• _Brief_:
Please read the forum thread below: what happens when the poster fills in both name fields and sends the form?

• _Document text_:
'''

尝试使用PHP将数据从表单发送到MySql时出错
I have some problems while trying to send data from form to mysql database using php.I know how to fix this when i set form action to anothen page (<form action="example.php>, but i want that all procces stay on one page.
WHen i run my php script and enter name in both of fields and go send, only url page changes, nothing else.Hope u can help me.Thanks
<?php
$con=mysqli_connect("localhost","root","","test");
if (mysqli_connect_errno())
{
echo"Error connecting to database". mysqli_connect_error();
}
if (isset($_POST['input_send']))
{
$name=($_POST['input_name']);
$lastname=($_POST['input_lastname']);
$insert="INSERT INTO test_mysql (name, lastname) VALUES ('$name', $lastname)";
echo"record added";
}
?>
<form action="" action="post">
First name: <input type="text" name="input_name"/>
Last name: <input type="text" name="input_lastname"/>
<input type="submit" value="send" name="input_send"/>
</form>
change this
$insert="INSERT INTO test_mysql (name, lastname) VALUES ('$name', $lastname)";
to
mysqli_query("INSERT INTO test_mysql (name, lastname) VALUES ('$name', '$lastname')");
and this
action="post"

'''

• _Record set_:
'''

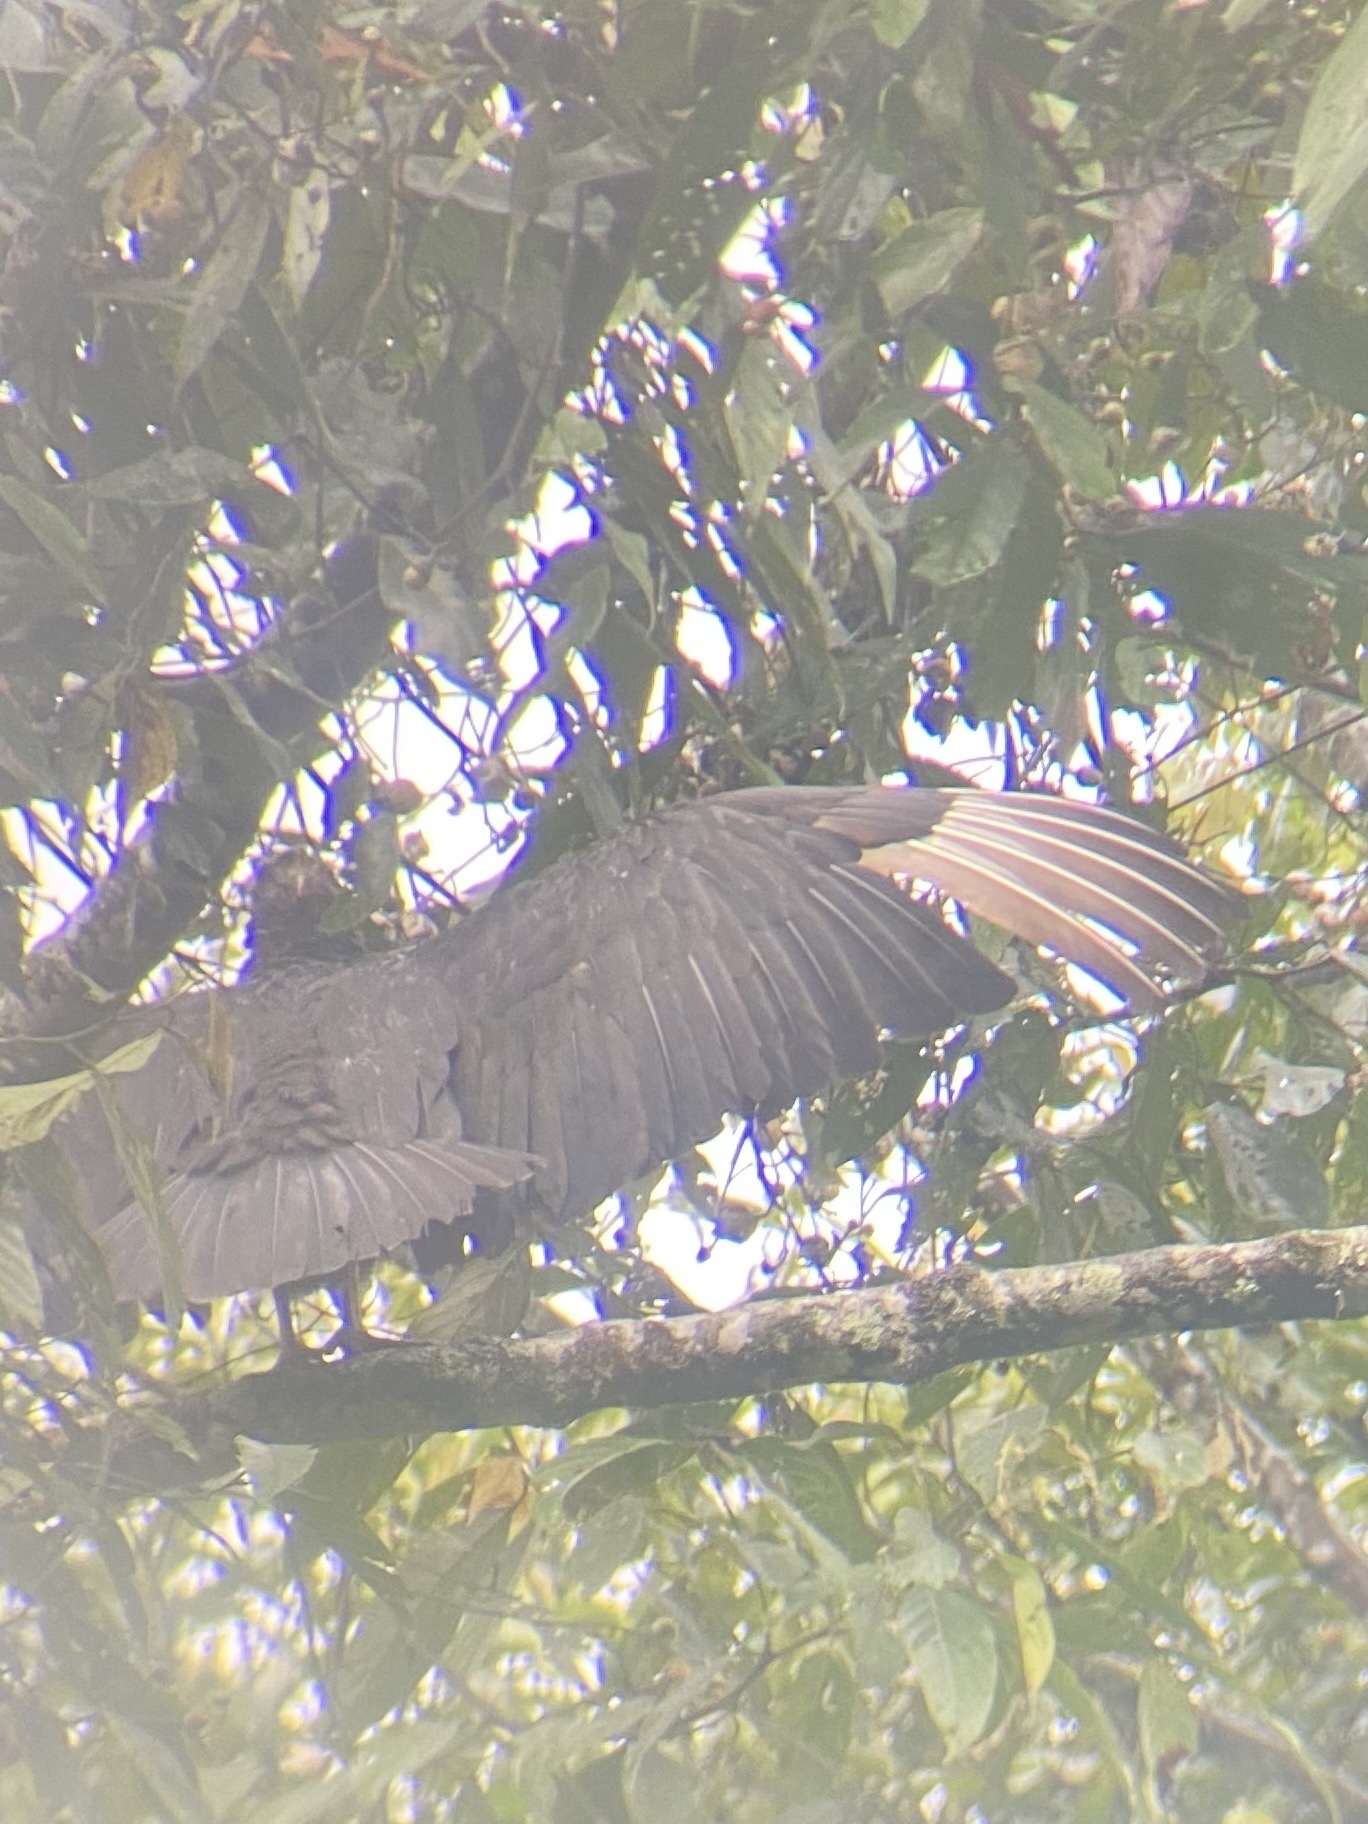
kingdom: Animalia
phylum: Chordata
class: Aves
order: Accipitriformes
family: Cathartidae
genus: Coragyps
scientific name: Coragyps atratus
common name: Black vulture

'''
'''

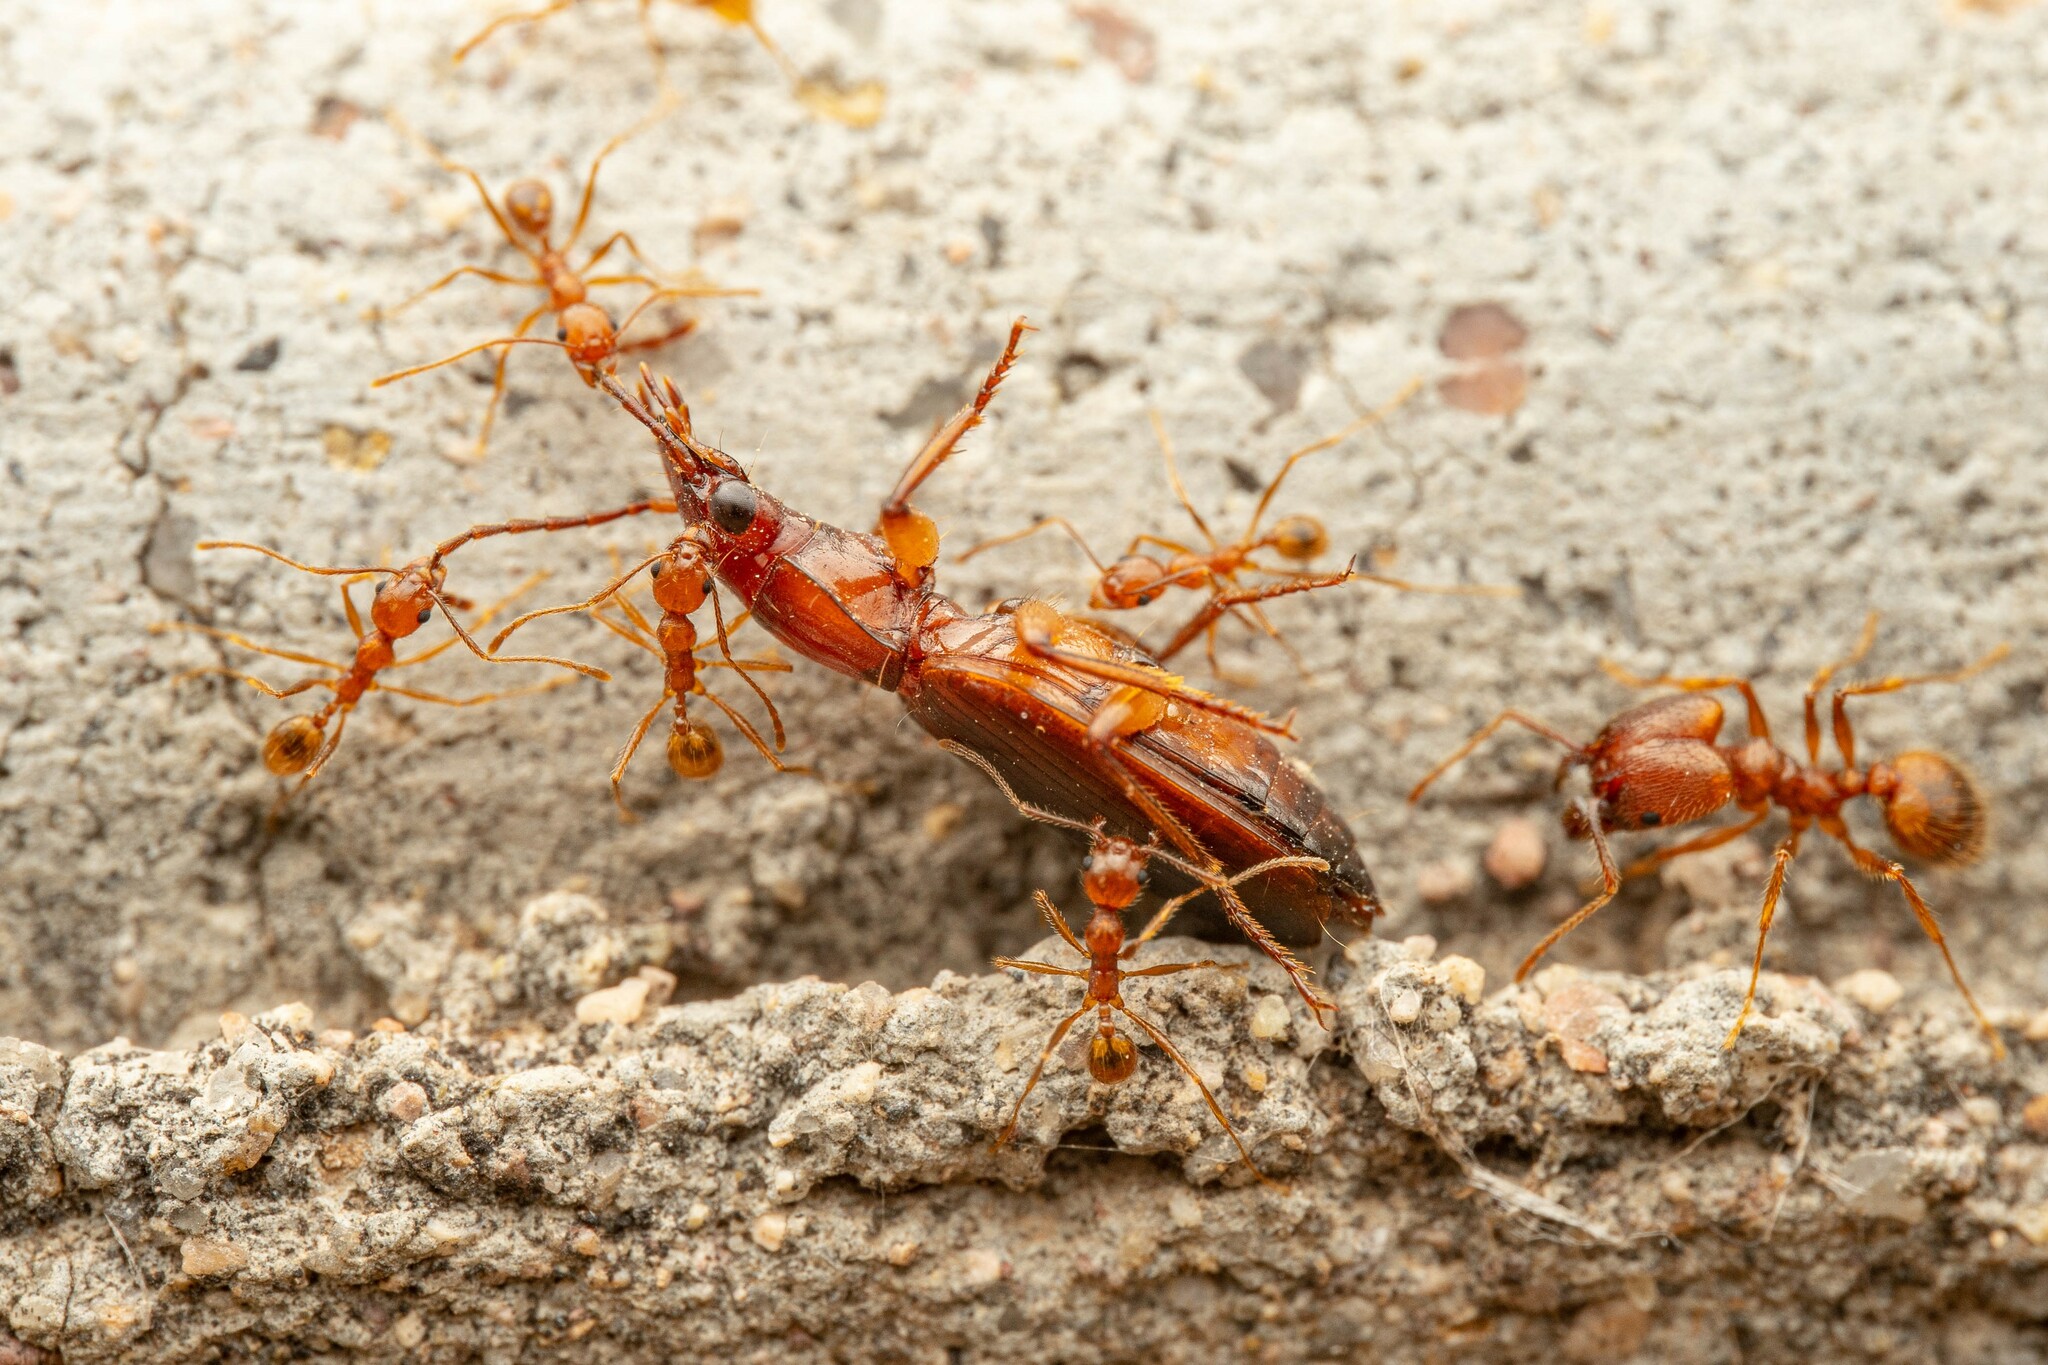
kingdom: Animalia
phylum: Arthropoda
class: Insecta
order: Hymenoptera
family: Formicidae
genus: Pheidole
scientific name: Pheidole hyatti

'''

• _Task response_:
Only the page URL changes; nothing else happens.